Если присмотреться внимательнее, можно заметить шрамы на моих глазах. Я родился косоглазым, и первую операцию мне сделали, когда я был еще слишком мал, чтобы это отложилось у меня в памяти. Если использовать медицинскую терминологию, процедура заключалась в том, чтобы подтянуть ослабленные мышцы, из-за которых у меня разбегаются глаза. Невидимые стежки. Сейчас, по прошествии двадцати четырех лет, едва ли остались какие-либо следы — возможно, только тонюсенькая ниточка в каждом глазу, похожая на желтую ресничку. Ее можно заметить, если я скашиваю глаза.
До второй операции я носил толстые круглые коричневые очки, в которых походил на лягушку-быка или на адвоката. У меня почти не было друзей, а на переменах я сидел один за качелями и ел сандвичи, которые мама давала мне с собой в пакете для завтраков. Бывало, ребята подходили ко мне, обзывали четырехглазым и скашивали глаза, чтобы посмеяться надо мной. Если я приходил домой в слезах, мама прятала мое лицо в своем фартуке — он весь пропах свежей мукой — и говорила, какой я красивый. Хотелось ей верить, но я не мог. Я не отрывал глаз от своих туфель.
Учителя стали говорить, что я слишком застенчивый; и, забив тревогу, вызвали маму. Однажды родители сказали, что мне предстоит операция. Мне придется полежать в больнице, и на глазах у меня какое-то время будут повязки. А когда все закончится, я буду выглядеть, как все остальные ребята. Как я уже говорил, первой операции я не помню, но вторую — очень отчетливо. Я боялся, что после операции буду видеть все по-другому. Интересно, а когда снимут повязки, буду ли я выглядеть так, как мечтал? Не изменятся ли знакомые цвета?
На следующий день после операции я услышал мамин голос в ногах кровати.
— Сэм, дорогой, как ты себя чувствуешь?
Отец тронул меня за плечо и вложил в руку какой-то сверток.
— Посмотрим, сможешь ли ты угадать, что это.
Я сорвал бумагу и пробежал пальцами по мягким кожаным складкам футбольного мяча. Самый лучший — я точно знал, как он должен выглядеть!
Я попросил разрешить мне держать футбольный мяч, когда будут снимать бинты. От врача пахло лосьоном после бритья. Он пообещал, что будет рядом со мной все время. Наконец он велел мне открыть глаза.
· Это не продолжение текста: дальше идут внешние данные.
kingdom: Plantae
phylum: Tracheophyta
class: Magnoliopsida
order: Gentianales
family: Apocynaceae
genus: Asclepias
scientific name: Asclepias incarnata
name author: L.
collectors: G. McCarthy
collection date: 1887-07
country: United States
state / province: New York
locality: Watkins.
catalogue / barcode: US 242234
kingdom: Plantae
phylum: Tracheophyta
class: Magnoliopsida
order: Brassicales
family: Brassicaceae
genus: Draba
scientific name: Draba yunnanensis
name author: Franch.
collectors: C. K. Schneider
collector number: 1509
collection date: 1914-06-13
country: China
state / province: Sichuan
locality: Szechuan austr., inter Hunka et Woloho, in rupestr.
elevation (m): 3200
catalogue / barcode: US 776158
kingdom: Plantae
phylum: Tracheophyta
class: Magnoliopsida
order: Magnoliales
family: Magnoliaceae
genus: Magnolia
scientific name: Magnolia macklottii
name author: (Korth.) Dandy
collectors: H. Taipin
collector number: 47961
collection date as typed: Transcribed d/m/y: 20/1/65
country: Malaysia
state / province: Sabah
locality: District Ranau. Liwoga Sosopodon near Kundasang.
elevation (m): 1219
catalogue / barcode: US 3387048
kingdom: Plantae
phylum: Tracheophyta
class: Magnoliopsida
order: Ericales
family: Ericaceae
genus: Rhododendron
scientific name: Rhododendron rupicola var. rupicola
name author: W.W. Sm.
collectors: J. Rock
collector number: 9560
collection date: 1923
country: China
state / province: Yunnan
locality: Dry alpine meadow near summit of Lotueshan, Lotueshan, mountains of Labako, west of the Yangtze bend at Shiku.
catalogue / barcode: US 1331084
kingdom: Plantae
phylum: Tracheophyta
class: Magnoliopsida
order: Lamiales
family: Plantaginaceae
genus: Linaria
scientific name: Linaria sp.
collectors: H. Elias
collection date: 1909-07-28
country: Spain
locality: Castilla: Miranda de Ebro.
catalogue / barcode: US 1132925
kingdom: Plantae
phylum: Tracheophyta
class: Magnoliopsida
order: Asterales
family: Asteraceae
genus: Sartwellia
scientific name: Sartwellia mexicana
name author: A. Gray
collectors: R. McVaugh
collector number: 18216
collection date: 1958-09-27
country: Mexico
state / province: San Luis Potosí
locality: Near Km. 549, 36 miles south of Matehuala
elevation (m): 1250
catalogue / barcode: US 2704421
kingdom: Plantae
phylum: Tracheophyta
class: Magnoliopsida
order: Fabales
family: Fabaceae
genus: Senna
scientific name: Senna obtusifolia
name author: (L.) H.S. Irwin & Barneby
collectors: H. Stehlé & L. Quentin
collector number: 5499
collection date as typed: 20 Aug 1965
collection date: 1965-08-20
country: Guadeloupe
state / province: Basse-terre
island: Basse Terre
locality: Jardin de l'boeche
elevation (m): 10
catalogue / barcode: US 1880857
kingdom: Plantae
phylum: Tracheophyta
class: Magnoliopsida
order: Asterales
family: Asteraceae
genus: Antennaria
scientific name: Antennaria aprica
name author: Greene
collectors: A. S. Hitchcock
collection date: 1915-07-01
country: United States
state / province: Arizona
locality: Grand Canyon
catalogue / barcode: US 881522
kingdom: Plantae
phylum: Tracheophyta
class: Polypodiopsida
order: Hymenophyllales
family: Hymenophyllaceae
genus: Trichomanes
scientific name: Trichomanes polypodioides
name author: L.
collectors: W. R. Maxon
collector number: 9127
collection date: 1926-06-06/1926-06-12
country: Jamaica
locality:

Когда я открыл их, все было, как в тумане, но я смог различить черные и белые пятиугольники футбольного мяча. Черный оставался черным, а белый — белым. Я заморгал, и все начало становиться более четким — четче, чем до операции. Я улыбнулся, когда увидел маму.
— Это ты! — воскликнул я, и она засмеялась.
— А кого ты ожидал увидеть?
Иногда, когда смотрюсь в зеркало, я до сих пор вижу свои косые глаза. Позже я встречался с женщинами, находившими их красивыми: необычный цвет моих глаз напоминал о летнем тумане и тому подобных вещах. Я пропускаю их слова мимо ушей. По правде говоря, я ничем не красивее любого другого. Во многих смыслах я так и остался четырехглазым ребенком, который глотает обед, прячась за школьными качелями.
Мама сожгла все фотографии, на которых я еще косоглазый. Сказала, что не хочет, чтобы в доме что-то напоминало о времени, когда я перенес первую операцию. Единственное, что у меня осталось на память о тех событиях — иногда ложное видение действительности и шрамы. А еще футбольный мяч. Я храню его в своем шкафу, потому что считаю, что от подобных вещей нельзя избавляться.